McCue and Bonesteel deliver a thorough biography of photographer George Masa, who was as enigmatic as he was influential.
George Masa became famous for his artful photography and his role in the establishment of Great Smoky Mountains National Park and the Appalachian Trail, but he remains a personally opaque figure. Born in Japan (likely Tokyo) in 1885, he emigrated to the United States in 1906 and made his way to Asheville, North Carolina in 1915. He began working as an “ironing man” at the upscale Grove Park Inn and considered many different professions, including barbering, mining, and wood carving, but by the 1920s he had become known as the finest photographer in the region, particularly of landscapes. An avid hiker and outdoorsman, he was also a devoted advocate for national parks and protected wilderness, and he expertly worked in trail measurement, map making, and geographic nomenclature. With the scrupulousness of investigative journalists, authors McCue and Bonesteel attempt to fill in the blanks of Masa’s mysterious life, about which even his closest friends were kept in the dark. What emerges is a fascinating picture of a man whose two obsessions in life—photography and nature—majestically dovetailed. (“The photographer showcased a landscape to a nation whose residents needed to imagine its beauty.

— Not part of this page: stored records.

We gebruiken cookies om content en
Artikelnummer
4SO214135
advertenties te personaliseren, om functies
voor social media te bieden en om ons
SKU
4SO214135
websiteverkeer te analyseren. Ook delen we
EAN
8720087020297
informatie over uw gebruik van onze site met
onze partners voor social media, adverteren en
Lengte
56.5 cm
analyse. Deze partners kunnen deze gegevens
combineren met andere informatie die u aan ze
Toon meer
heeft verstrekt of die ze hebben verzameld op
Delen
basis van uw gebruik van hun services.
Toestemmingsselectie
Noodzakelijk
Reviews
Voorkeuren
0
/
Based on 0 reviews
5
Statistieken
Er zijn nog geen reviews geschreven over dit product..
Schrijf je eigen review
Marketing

Only in seeing its grandeur—in person or captured in a photograph—were politicians, citizens, philanthropists, and school children inspired to act.”) Moreover, the authors astutely convey the relentless bigotry the Japanese immigrant encountered in the interwar years; Masa was watched by the Bureau of Investigation (the precursor to the FBI) and targeted by the Ku Klux Klan. In many ways, Masa remains an unsolved riddle, but the efforts of McCue and Bonesteel to crack it are nothing less than remarkable. This a painstakingly meticulous study of a captivating subject and of the time in American history to which he belonged.
A rigorous and thrilling biography of an elusive artist.